Alternativ zum Monofilamentleiter mit einer einzigen
Keramikfüllung können vor dem Flachwalzen mehrere dieser Rohdrähte gebündelt und in ein weiteres Rohr eingebracht werden. Die Umformung beginnt von Neuem. Man
erhält schließlich einen Multifilamentleiter mit mehreren
Keramikfilamenten. Abbildung 19 a zeigt einen solchen Silberbandleiter mit 55 Filamenten (schwarz), die in eine Silbermatrix (hell) eingebettet sind. Die Herstellung eines solchen Leiters mit derart feinen einzelnen Filamenten – die
Querschnittsfläche eines Filaments liegt unter 1/100 mm2 –
SUPRALEITFÄHIGKEIT
setzt umfangreiche Erfahrungen in
der Umformtechnik voraus.
Bisher lassen sich mit diesem Verfahren Bandleiter in Längen von mehreren 100 m bis über einem 1 km produzieren.
Ein Bandleiter wie
in Abbildung 19 a erreicht bei 77 K eine maximale Stromtragfähigkeit von ca. 85 A, das
sind auf den Keramikquerschnitt normiert 40000
A/ cm2, oder auf den gesamten Bandleiter (inklusive der Silberummantelung)
bezogen 10000 A/cm2. Um
die über den gesamten Bandleiter berechneten maximalen
Stromstärken auf mindestens
20000 A/cm2 zu erhöhen und die
hohen Herstellungskosten zu senken, sind aber noch weitere Entwicklungsarbeiten zu leisten.

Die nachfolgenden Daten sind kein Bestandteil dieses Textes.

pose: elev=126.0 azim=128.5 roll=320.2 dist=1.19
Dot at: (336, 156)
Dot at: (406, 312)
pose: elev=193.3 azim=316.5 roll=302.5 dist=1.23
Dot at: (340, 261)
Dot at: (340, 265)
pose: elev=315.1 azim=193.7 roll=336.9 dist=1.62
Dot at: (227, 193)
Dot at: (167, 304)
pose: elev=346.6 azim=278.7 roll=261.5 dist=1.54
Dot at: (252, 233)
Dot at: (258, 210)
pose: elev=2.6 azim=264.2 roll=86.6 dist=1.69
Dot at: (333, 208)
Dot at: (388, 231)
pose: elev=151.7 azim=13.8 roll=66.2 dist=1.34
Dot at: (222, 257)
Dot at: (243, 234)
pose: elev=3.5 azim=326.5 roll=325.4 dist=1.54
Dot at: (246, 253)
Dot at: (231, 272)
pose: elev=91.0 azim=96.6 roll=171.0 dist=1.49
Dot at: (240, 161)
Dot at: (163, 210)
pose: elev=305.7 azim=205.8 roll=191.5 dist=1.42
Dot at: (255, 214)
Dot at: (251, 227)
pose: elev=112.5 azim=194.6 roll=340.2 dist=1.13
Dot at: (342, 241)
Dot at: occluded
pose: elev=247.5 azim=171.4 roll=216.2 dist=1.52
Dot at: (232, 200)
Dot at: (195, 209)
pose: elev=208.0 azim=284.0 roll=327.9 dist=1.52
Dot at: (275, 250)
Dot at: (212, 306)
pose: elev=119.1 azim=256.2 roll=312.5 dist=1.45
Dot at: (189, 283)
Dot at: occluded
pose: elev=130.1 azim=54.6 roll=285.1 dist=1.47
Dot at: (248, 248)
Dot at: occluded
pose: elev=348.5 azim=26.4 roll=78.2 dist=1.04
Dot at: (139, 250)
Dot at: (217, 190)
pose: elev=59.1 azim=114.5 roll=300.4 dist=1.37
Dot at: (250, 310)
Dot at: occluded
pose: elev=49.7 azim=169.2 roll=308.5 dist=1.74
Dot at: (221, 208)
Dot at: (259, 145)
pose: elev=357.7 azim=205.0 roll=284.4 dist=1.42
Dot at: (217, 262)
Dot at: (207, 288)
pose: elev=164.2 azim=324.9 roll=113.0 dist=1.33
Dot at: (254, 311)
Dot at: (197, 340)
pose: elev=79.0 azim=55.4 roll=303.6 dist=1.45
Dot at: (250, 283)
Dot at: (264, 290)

Nur so können
die neuen Werkstoffe auch in wirtschaftliche Konkurrenz zu den konventionellen Kabeln treten.
Die kritische Stromstärke
Die maximale Stromtragfähigkeit, auch kritische Stromstärke genannt, gibt an, wie groß der von einem supraleitenden Material zu transportierende Strom sein darf. Ein
Überschreiten der kritischen Stromstärke führt zum Übergang in den normalleitenden Zustand. Grund dafür ist das
Auseinanderbrechen der Cooper-Paare.
Für den Stromtransport werden die Cooper-Paare im
elektrischen Feld beschleunigt. Die Zahl der pro Zeiteinheit zu transportierenden Ladungen (Stromstärke) bestimmt
bei gegebenem Leiterquerschnitt die Geschwindigkeit und
damit die kinetische Energie der Cooper-Paare im Supraleiter. Wird diese kinetische Energie größer als die Bindungsenergie zwischen den Elektronen der Paare, brechen sie
auseinander, und es erfolgt der Übergang in den normalleitenden Zustand. Die erreichbare Stromstärke ist dabei eine Funktion von Temperatur und Magnetfeld: Je tiefer die
Temperatur, desto kleiner ist die thermische Energie, die
den Cooper-Paaren zugeführt wird und um so größer kann
die kinetische Energie (der zu transportierende Strom) werden, bis die Supraleitung durch Aufbrechen der CooperPaare verschwindet.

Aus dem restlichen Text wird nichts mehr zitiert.